▶ _Exercise text_:

====

​UNSW partners with Tata Consultancy Services for VR, machine learning

The partnership will see the university work with the consultancy firm on research areas such as machine learning, virtual reality, robotics, data analytics, and cloud computing.

The University of New South Wales has announced a partnership with outsourcing giant Tata Consultancy Services that will see the pair undertake joint research in areas such as machine learning, virtual reality (VR), robotics, data analytics, and cloud computing.

Under the memorandum of understanding, UNSW said the organisations will work together on ideas which stem from pure technology research and give them real-world applications, with the agreement also opening up the prospect of exchanges of scholars and internships for UNSW students at Tata Consultancy's global research facilities.

The memorandum was signed by Tata Consultancy's CTO Ananth Krishnan and UNSW's deputy vice-chancellor enterprise professor Brian Boyle at the consultancy firm's Asia-Pacific Summit in Sydney.

====

▶ _Information shown_:

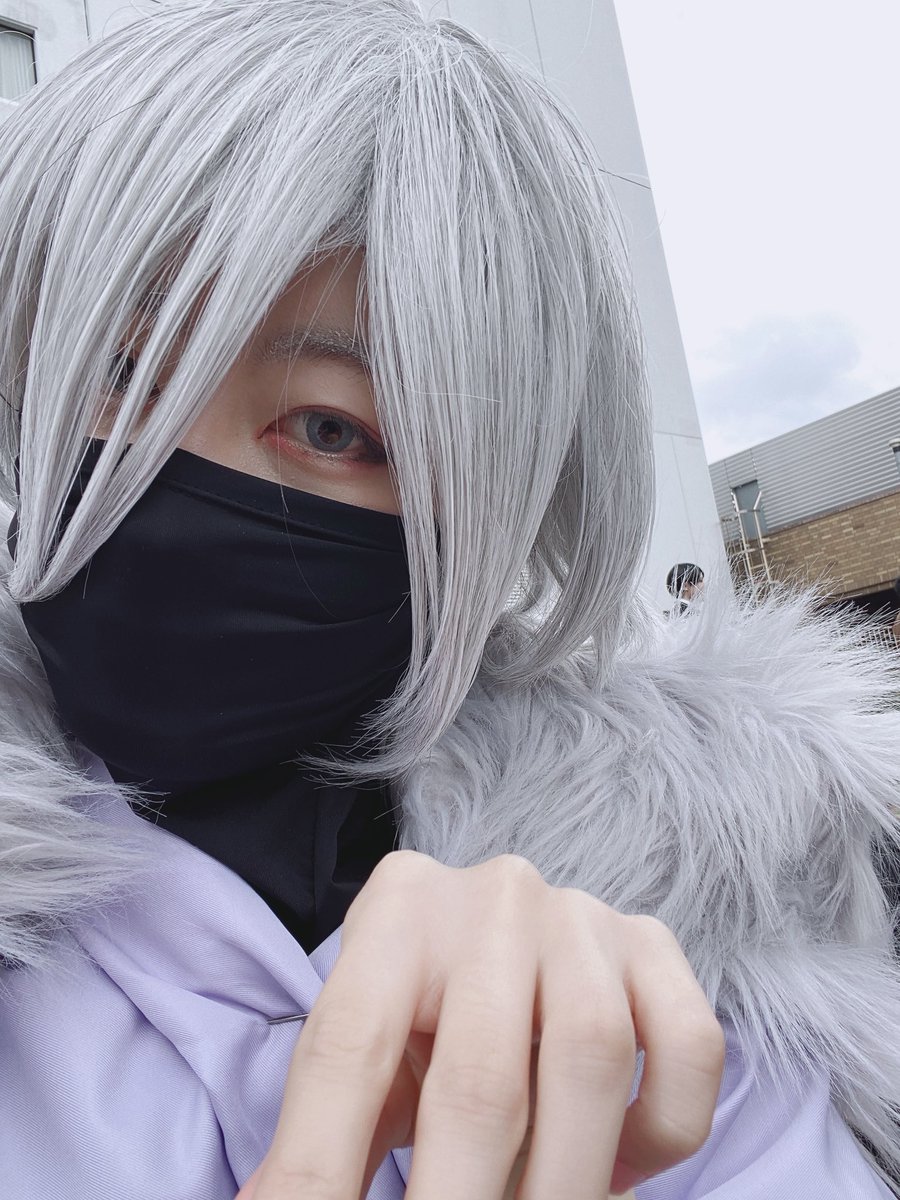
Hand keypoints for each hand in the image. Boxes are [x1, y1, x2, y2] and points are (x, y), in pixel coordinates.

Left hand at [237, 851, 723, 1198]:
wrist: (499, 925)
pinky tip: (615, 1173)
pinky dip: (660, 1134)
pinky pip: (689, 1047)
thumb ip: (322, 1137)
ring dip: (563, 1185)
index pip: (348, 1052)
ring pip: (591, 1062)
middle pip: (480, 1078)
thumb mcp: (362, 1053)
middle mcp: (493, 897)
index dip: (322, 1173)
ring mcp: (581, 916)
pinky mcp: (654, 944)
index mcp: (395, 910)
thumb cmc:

====

▶ _What is expected_:
In the stretch of the UNSW partnership article above from "Under the memorandum" through "global research facilities.", swap "scholars" for "researchers" and give the passage again.

▶ _Reply_:
Under the memorandum of understanding, UNSW said the organisations will work together on ideas which stem from pure technology research and give them real-world applications, with the agreement also opening up the prospect of exchanges of researchers and internships for UNSW students at Tata Consultancy's global research facilities.